Le film de Fincher puise son inspiration dans le cinéma policier français, notamment dans *Le Samouraï* (1967) de Jean-Pierre Melville, ce film qui a tant marqué une multitude d’œuvres du genre, ainsi qu’au roman graphique français dont ce film s’inspire, jusqu’à *Léon* (1994) de Luc Besson. Ce sont toujours des personnages qui ne se laissent pas attacher, qui restent insaisissables, mais qui n’échouent jamais dans leur mission. Le tueur de Fincher correspond parfaitement à ce schéma ; il incarne l’indifférence nihiliste totale, comme il le dit lui-même de manière lapidaire : « I don’t give a f**k. » Mais c’est Michael Mann qui, une vingtaine d’années plus tôt, avait créé l’apothéose de ce personnage dans *Collateral* (2004) avec le personnage de Vincent interprété par Tom Cruise. Le film de Mann aurait sans doute marqué la fin immédiate de ces récits typiques du genre, si tant est qu’un récit cinématographique puisse prendre fin avec un seul film. Chez Mann, le tueur à gages exprime d’ailleurs sa doctrine avec une éloquence hors du commun : « Get with it. Des millions de galaxies composées de centaines de millions d’étoiles, réduites à un grain de poussière en un clin d’œil. C’est nous, perdus dans l’espace. […] Il n’y a ni bonne ni mauvaise raison de vivre ou de mourir.

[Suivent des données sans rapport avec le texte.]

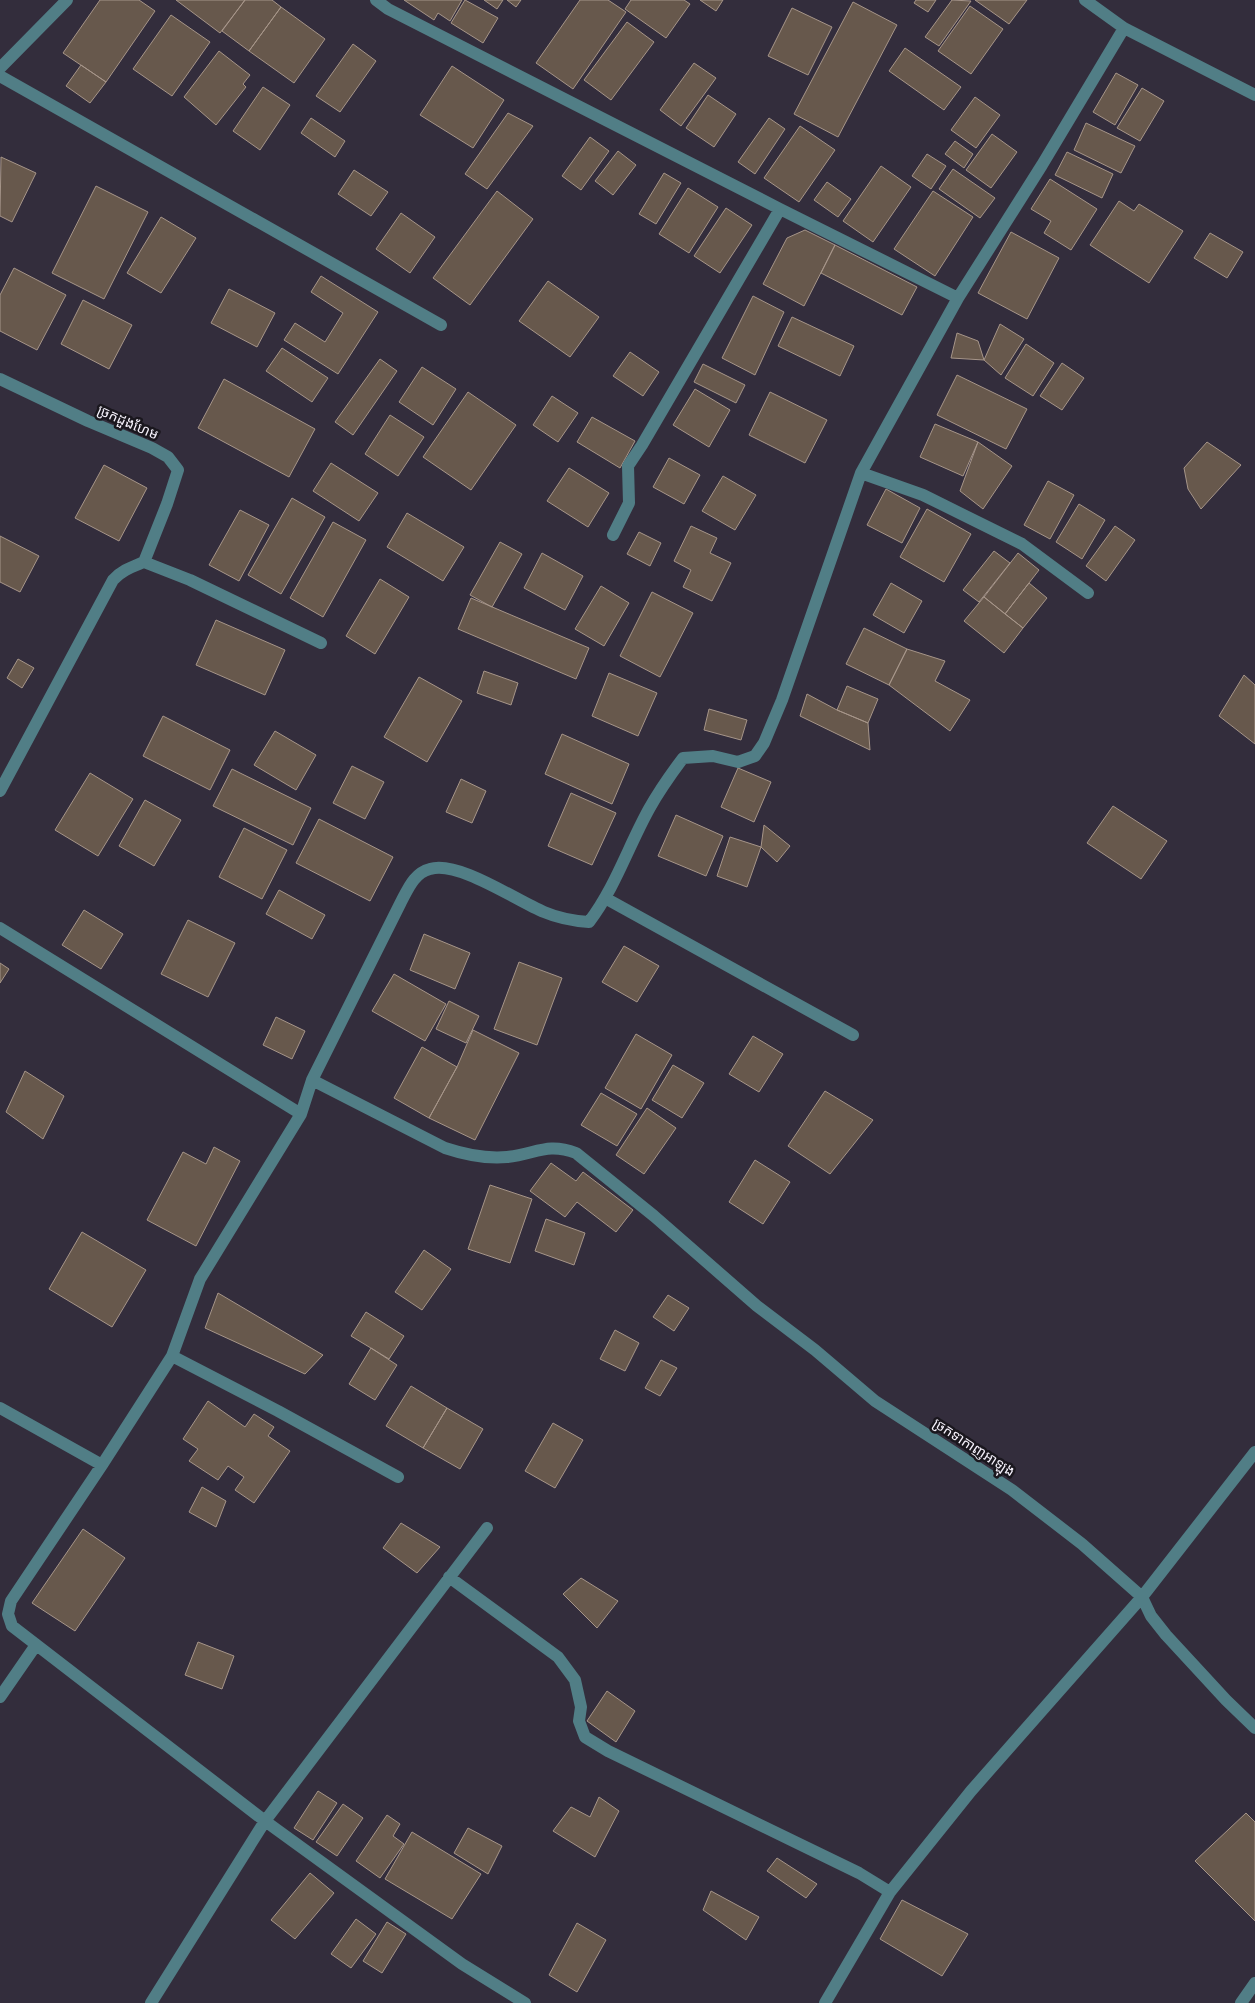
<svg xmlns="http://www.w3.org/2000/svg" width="1255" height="2003" viewBox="0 0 1255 2003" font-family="'Public Sans','Noto Sans Khmer',sans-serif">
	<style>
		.building { fill: #67584c; stroke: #a69589 }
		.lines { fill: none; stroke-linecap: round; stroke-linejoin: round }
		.minor { stroke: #517e86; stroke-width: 12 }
		.labels { text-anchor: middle; stroke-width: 5; stroke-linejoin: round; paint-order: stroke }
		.street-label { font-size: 14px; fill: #f5f1fb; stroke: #1a171e }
	</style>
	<rect width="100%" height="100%" fill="#332d3c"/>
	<path class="building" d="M100 0H139L155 11 106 82 63 53Z
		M176 0H245L220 33Z
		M245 0H272L281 7 249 51 222 31Z
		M404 0H462L450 21 438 13 434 20Z
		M465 0 498 18 483 43 451 23Z
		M484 0H503L497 9Z
		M507 0H521L516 7Z
		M580 0H608L626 12 573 89 536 63Z
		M631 0H684L690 4 666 38 625 9Z
		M700 0H723L716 11Z
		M916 0H936L928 12 914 3Z
		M952 0 971 1 939 46 925 37Z
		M975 0H1027L1009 24Z
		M853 2 897 25 838 137 794 114Z
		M970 6 1003 29 971 74 938 51Z
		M281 7 325 39 294 83 249 51Z
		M792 8 832 27 808 75 768 56Z
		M171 15 210 42 172 96 133 69Z
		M627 22 654 42 611 100 584 80Z
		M353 44 376 61 340 112 316 96Z
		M905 48 961 87 944 110 889 71Z
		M219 51 250 75 243 84 246 87 216 125 184 97Z
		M694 63 716 78 681 126 660 110Z
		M81 65 106 82 90 103 66 86Z
		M452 66 504 100 473 148 420 115Z
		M1116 73 1138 85 1115 125 1093 112Z
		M263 87 290 105 260 150 233 131Z
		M1142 88 1164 101 1140 141 1117 128Z
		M708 95 736 114 714 147 686 128Z
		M975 97 1000 115 976 148 951 130Z
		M508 113 533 126 487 189 465 174Z
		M311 118 345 141 335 157 301 133Z
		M769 118 785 129 755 174 738 162Z
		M1086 123 1135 146 1121 173 1074 150Z
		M800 126 835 150 799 202 764 178Z
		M992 134 1017 152 991 188 966 170Z
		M590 137 609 151 581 190 562 176Z
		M955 141 973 154 964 168 945 154Z
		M618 151 636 165 613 195 595 181Z
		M1067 152 1113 174 1102 198 1055 175Z
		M927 154 946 166 931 189 912 176Z
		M1 157 36 173 12 222 0 216Z
		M881 166 911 187 873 242 843 221Z
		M953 169 995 198 980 218 939 189Z
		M354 170 388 192 371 216 338 194Z
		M664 173 681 183 656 224 639 214Z
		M1050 179 1097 209 1071 250 1044 233 1051 221 1031 209Z
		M827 182 851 199 838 217 814 200Z
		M96 186 148 212 104 299 52 273Z
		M688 188 718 207 689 253 659 234Z
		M497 191 533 219 470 305 433 278Z
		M933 191 973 217 935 276 894 249Z
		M1119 201 1134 211 1139 204 1183 231 1149 283 1090 245Z
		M726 208 752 225 720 273 694 256Z
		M401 213 435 237 410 273 376 249Z
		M161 217 196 238 161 293 127 273Z
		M805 230 835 245 804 306 763 284 787 238Z
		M1011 232 1059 258 1027 319 978 293Z
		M1210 233 1243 252 1227 278 1194 258Z
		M835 245 917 287 902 315 821 273Z
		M14 268 66 295 37 350 0 331V295Z
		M321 276 378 312 338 374 284 340 295 323 325 342 343 313 311 292Z
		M548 281 599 317 570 357 519 321Z
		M229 289 275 313 257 347 211 323Z
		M753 296 784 312 755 375 722 358Z
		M83 300 132 325 109 369 61 344Z
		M792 317 854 346 840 376 778 346Z
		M1000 324 1024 339 1001 375 984 360Z
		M957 333 978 341 984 360 951 358Z
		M1026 344 1054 363 1033 396 1005 378Z
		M282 348 328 378 312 402 266 371Z
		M630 352 659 372 643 396 613 376Z
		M380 359 397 371 353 435 335 422Z
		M1062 363 1084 378 1062 410 1040 396Z
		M703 364 745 385 736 403 694 382Z
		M422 367 456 389 433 425 399 402Z
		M957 375 1027 409 1006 449 937 415Z
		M224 379 315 429 289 477 198 428Z
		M695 389 730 410 709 447 673 425Z
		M468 392 516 425 471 490 423 457Z
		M770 392 827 420 805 463 749 435Z
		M552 396 578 413 558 442 533 425Z
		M390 415 424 437 398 476 365 454Z
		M592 417 635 441 620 468 577 442Z
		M935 424 978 442 963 476 920 457Z
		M978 442 1012 466 983 509 960 491Z
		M1207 442 1241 465 1201 509 1188 489 1184 468Z
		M669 458 700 475 684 504 653 487Z
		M331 463 378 493 359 521 313 491Z
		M104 465 147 488 119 541 75 518Z
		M569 468 609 493 588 527 547 501Z
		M723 476 756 495 735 530 702 511Z
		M1048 481 1074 495 1050 539 1024 525Z
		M886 489 920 508 902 543 867 525Z
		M292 498 325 517 281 594 248 575Z
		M1079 504 1105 520 1082 559 1056 542Z
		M927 509 971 534 944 582 900 557Z
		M240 510 269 525 239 581 209 565Z
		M407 513 464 547 443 581 387 547Z
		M333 522 366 540 323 617 290 598Z
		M691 526 717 538 710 553 731 563 712 601 683 587 691 570 674 561Z
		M1115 526 1135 540 1106 581 1086 566Z
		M639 532 661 543 650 566 627 554Z
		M0 536 39 556 20 592 0 582Z
		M500 542 522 554 492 607 470 595Z
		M994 551 1010 563 979 602 963 590Z
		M542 553 583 576 565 610 524 588Z
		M1018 553 1039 570 1005 614 984 597Z
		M380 579 409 597 375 654 346 636Z
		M891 583 922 601 904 633 873 615Z
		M1029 583 1047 598 1023 628 1005 614Z
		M601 586 629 603 604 646 575 629Z
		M652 592 693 613 660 677 620 656Z
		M984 597 1023 628 1004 653 964 621Z
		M471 598 589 648 576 679 458 629Z
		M216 620 285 650 265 695 196 665Z
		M864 628 907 649 889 685 846 664Z
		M907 649 945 661 935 681 970 700 950 731 889 685Z
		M18 659 34 668 22 688 7 678Z
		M484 671 518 683 511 705 477 693Z
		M609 673 657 693 638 736 592 716Z
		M1244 675 1255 685V744L1219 716Z
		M419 677 462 701 427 762 384 737Z
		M847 686 878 699 868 723 837 710Z
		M807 694 837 710 868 723 870 750 800 716Z
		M709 709 747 720 741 740 704 730Z
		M163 716 230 750 210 790 143 756Z
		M275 731 316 755 296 790 254 765Z
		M562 734 629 764 612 804 545 774Z
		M352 766 384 782 365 819 333 803Z
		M738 768 771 782 754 822 721 807Z
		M232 769 311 808 293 845 213 806Z
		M90 773 133 799 98 856 55 830Z
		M461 779 486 791 472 823 446 812Z
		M571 793 616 813 592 865 548 846Z
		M145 800 181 820 154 866 119 846Z
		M1113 806 1167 841 1141 879 1087 843Z
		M676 815 723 836 706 876 658 856Z
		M319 819 393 857 370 901 296 863Z
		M764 825 790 846 777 862 761 847Z
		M244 828 287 850 262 899 219 877Z
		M730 837 761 847 747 887 717 876Z
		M279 890 325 915 312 939 266 914Z
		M84 910 123 934 101 969 62 945Z
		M188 920 235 943 208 997 161 974Z
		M424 934 470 953 455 989 410 970Z
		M624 946 659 966 637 1002 602 982Z
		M519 962 562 978 537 1045 494 1029Z
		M0 963 9 969 0 983Z
		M394 974 446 1004 425 1041 372 1011Z
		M449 1001 479 1016 466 1043 436 1029Z
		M276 1017 305 1031 292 1059 263 1045Z
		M473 1030 519 1053 475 1140 429 1118 457 1067Z
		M636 1034 672 1055 641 1109 605 1088Z
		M753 1036 783 1054 759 1092 729 1074Z
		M422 1047 457 1067 429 1118 394 1098Z
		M673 1065 704 1083 682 1118 652 1100Z
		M25 1071 64 1096 43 1139 6 1112Z
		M825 1091 873 1120 830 1174 788 1146Z
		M601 1093 637 1114 617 1146 581 1125Z
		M647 1108 676 1128 644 1174 616 1155Z
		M214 1147 240 1161 196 1246 147 1220 183 1152 206 1164Z
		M755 1160 790 1182 763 1224 729 1202Z
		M551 1163 576 1181 583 1172 633 1210 616 1232 577 1202 565 1217 530 1191Z
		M490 1185 532 1199 510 1263 468 1249Z
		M546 1219 585 1233 574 1265 535 1251Z
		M82 1232 146 1270 112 1327 49 1289Z
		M424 1250 451 1269 422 1310 395 1292Z
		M218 1293 323 1355 305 1374 205 1328Z
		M668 1295 689 1308 674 1331 653 1317Z
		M366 1312 404 1336 389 1359 351 1336Z
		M615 1330 639 1343 625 1371 600 1359Z
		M371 1348 397 1365 375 1400 349 1384Z
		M661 1360 677 1368 660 1396 645 1388Z
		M411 1386 447 1408 423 1448 386 1426Z
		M208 1401 245 1427 254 1414 274 1427 268 1436 290 1451 254 1503 235 1490 244 1477 228 1466 218 1480 189 1461 198 1449 183 1439Z
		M447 1408 483 1429 460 1469 423 1448Z
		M553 1423 583 1440 555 1488 525 1471Z
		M202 1487 226 1501 216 1527 189 1512Z
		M401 1523 440 1547 417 1573 383 1548Z
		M83 1529 125 1558 75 1631 32 1603Z
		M581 1578 618 1601 597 1628 563 1594Z
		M198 1642 234 1656 222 1689 185 1675Z
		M607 1691 635 1711 616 1742 587 1721Z
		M318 1791 337 1803 313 1840 294 1828Z
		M599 1797 619 1811 595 1857 553 1831 571 1807 590 1817Z
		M343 1804 363 1818 337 1856 316 1842Z
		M1246 1813 1255 1822V1921L1195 1861Z
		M387 1815 400 1824 393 1836 404 1844 380 1878 356 1861Z
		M468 1828 502 1846 488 1874 454 1853Z
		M412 1832 481 1874 452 1919 385 1879Z
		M777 1858 817 1884 806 1898 767 1871Z
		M310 1873 334 1893 295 1939 271 1920Z
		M711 1891 759 1917 746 1940 703 1910Z
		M902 1900 968 1934 942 1976 880 1939Z
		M356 1919 376 1934 351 1968 331 1954Z
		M387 1922 406 1934 382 1973 363 1961Z
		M577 1923 606 1940 577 1992 549 1975Z"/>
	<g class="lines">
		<path class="minor" d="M376 0 388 9 443 37 780 209 958 298
			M1085 0 1124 28 1255 95
			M0 68 67 0
			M0 76 441 325
			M0 379 88 421 152 448 168 457 178 470 167 504 144 562
			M861 473 923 495 1022 544 1088 593
			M613 535 629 503 628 466 642 445 780 209
			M0 791 113 580C122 570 132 567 144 562L190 580 321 643
			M605 898 853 1035
			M0 928 301 1114
			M312 1080 445 1148C466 1155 485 1159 507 1157 536 1154 547 1142 576 1153L654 1216 757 1306 815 1350 875 1401 1012 1490 1082 1544 1142 1597 1151 1616 1166 1635 1226 1700 1255 1728
			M172 1356 278 1411 398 1477
			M0 1408 102 1465
			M449 1577 558 1657 575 1680 581 1707 579 1721 585 1737 608 1751 859 1873 890 1892
			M0 1697 36 1645
			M151 2003 265 1821 487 1528
			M525 2003 462 1964 265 1821 12 1626 8 1614 11 1601 102 1465 172 1356 200 1279 301 1114 312 1080 401 902C408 889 414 873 430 869 458 860 517 901 544 912 558 918 574 921 589 922 615 888 628 847 649 809 659 791 671 774 683 758L713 756 738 762 755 756 764 743 782 700 861 473 958 298 1042 165 1124 28
			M825 2003 890 1892 971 1791 1142 1597 1255 1452
			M1241 2003 1255 1983"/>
	</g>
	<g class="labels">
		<g class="street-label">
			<text transform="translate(128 422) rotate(24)" y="5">ច្រកដួងហែម</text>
			<text transform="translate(974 1447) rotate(33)" y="5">ច្រកទាកាញអាឡុង</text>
		</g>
	</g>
</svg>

Je m’en fiche. » Mann a conçu le tueur à gages comme une excroissance criminelle du capitalisme, comme le stade terminal pathologique de la culture postmoderne.

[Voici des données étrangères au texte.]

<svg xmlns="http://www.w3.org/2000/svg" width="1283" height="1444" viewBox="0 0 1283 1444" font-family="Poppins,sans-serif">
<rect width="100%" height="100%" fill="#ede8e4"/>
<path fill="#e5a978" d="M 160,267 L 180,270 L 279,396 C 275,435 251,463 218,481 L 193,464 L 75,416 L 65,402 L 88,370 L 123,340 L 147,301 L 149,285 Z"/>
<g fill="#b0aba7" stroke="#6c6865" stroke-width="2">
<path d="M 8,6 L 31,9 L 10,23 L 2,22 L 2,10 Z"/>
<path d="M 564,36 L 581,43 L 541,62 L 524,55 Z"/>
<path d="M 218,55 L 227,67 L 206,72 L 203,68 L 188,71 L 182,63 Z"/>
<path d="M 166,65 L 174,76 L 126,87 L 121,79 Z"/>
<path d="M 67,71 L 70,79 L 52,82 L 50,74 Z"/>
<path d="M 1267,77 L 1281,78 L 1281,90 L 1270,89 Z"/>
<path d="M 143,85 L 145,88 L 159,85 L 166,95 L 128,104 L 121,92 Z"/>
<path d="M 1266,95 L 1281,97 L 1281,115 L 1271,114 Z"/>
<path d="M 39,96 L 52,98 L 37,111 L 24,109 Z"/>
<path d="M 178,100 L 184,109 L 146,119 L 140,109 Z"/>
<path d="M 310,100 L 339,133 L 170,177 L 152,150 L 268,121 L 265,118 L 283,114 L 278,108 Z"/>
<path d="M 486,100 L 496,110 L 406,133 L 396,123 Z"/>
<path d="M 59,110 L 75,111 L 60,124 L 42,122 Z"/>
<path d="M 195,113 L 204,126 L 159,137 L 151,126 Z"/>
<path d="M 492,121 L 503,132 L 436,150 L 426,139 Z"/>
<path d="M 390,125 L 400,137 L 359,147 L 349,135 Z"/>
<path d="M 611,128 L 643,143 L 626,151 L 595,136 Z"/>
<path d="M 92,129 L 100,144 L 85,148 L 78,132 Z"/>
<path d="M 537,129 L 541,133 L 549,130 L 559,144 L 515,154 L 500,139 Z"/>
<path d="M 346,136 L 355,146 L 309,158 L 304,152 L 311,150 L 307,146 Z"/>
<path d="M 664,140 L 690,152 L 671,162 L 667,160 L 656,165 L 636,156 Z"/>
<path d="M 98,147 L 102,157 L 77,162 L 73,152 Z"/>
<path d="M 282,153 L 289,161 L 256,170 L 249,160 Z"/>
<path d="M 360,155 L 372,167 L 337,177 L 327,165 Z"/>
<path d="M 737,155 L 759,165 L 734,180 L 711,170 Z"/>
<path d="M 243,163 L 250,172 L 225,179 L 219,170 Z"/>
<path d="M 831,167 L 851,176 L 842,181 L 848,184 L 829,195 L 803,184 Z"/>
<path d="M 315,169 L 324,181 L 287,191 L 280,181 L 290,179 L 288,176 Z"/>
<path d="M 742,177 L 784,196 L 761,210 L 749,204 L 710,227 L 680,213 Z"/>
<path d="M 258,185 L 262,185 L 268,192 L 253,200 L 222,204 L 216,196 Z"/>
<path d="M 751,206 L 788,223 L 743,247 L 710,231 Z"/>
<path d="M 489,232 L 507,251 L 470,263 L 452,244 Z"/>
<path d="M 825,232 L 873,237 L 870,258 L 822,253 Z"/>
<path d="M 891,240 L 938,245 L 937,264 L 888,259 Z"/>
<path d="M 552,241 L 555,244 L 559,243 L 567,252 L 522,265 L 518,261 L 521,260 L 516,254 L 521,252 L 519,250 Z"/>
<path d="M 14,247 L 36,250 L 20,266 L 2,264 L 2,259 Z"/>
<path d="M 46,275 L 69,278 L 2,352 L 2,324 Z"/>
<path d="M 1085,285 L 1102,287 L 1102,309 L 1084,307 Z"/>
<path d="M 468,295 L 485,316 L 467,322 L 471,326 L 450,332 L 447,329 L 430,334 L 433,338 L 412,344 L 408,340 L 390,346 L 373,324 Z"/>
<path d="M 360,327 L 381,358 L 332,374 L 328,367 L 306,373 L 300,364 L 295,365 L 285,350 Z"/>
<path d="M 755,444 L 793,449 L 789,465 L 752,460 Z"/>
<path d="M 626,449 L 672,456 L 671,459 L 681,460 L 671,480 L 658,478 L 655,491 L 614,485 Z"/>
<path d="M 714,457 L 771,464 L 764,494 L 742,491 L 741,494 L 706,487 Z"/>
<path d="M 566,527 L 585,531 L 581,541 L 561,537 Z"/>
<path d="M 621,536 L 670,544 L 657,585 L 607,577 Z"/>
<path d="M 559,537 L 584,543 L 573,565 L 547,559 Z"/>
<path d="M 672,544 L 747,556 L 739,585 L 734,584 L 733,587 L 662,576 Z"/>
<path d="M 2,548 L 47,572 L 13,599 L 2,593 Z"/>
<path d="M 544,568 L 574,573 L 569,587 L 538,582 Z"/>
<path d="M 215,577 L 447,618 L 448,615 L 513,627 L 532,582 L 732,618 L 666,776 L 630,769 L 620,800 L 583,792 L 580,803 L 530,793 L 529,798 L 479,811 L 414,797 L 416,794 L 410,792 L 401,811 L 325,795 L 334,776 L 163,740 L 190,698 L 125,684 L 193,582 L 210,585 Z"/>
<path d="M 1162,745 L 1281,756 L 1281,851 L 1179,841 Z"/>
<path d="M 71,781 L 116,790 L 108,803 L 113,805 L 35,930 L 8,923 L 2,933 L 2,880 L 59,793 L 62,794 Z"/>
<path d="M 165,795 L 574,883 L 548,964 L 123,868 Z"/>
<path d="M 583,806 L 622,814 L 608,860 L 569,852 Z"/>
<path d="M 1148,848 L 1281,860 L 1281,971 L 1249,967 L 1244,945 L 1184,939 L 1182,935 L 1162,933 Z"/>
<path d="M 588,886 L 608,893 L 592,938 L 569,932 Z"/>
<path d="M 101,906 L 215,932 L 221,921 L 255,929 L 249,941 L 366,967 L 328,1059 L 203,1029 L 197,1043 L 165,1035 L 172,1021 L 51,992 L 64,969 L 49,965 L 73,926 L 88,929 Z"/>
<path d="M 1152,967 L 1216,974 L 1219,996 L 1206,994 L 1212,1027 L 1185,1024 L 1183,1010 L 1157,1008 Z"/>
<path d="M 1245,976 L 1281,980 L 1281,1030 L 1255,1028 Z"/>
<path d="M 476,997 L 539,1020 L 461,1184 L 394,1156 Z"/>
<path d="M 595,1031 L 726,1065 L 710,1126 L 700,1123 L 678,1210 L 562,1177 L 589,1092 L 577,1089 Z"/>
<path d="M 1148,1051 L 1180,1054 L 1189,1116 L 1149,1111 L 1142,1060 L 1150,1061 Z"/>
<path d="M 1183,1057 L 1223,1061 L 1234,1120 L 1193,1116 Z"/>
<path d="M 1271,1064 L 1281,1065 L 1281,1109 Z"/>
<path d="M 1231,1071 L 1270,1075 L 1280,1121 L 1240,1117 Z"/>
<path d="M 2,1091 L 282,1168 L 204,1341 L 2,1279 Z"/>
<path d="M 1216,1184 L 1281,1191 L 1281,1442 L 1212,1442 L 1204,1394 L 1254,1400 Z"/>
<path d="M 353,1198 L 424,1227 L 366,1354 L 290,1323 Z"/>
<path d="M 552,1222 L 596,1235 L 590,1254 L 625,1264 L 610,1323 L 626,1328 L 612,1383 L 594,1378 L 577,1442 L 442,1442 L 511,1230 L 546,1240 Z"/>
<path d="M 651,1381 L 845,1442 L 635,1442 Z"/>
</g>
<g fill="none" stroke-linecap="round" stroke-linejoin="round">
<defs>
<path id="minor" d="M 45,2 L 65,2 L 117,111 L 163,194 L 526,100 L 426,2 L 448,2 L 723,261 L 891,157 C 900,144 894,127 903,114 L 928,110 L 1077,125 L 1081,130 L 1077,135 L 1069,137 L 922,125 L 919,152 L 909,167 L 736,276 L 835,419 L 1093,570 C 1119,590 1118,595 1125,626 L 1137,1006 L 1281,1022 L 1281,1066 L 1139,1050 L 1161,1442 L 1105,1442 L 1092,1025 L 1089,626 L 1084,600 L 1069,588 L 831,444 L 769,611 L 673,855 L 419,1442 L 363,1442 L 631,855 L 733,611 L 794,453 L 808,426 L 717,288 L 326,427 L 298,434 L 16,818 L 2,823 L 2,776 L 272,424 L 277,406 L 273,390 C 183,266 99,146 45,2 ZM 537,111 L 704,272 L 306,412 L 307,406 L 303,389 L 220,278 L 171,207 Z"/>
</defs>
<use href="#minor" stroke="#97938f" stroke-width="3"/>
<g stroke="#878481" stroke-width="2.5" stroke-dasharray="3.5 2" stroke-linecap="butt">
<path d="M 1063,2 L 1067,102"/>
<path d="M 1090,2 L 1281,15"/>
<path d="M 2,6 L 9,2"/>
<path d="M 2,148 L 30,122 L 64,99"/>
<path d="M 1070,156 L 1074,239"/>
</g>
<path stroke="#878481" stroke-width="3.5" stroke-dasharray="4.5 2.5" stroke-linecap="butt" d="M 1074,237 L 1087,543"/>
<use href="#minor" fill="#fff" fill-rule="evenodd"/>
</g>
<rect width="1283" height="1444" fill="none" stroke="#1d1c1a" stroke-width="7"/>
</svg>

The Killer est sans aucun doute le film le plus direct et le plus sobre de Fincher, car il prend son thème central très au sérieux et le traite avec une grande précision : il présente le meurtre comme une activité froide et banale. Il n’y a pas de place pour des stratégies visant à susciter l’émotion ou à susciter l’empathie du public. Il n’y a pas de flash-backs qui faciliteraient la compréhension, ni d’évolution du personnage à deviner. Fincher présente le personnage principal tel qu’il est : un protagoniste. Ni héros rayonnant, ni méchant malveillant. Mais c’est là que réside le nœud du problème : comme Fincher ne permet aucun lien avec ce personnage, celui-ci ne peut se défaire de son caractère purement symbolique, propre au genre – ici, surface et superficialité sont étroitement liées, la simplicité tend vers la simplification. Partant de son centre, le protagoniste, aucune référence n’est envisagée, ni politique ni économique, qui permettrait de concevoir le tueur à gages comme faisant partie d’un système du monde réel – le symbole reste un symbole, voire se fige dans son caractère symbolique. En bref : David Fincher n’est pas Michael Mann.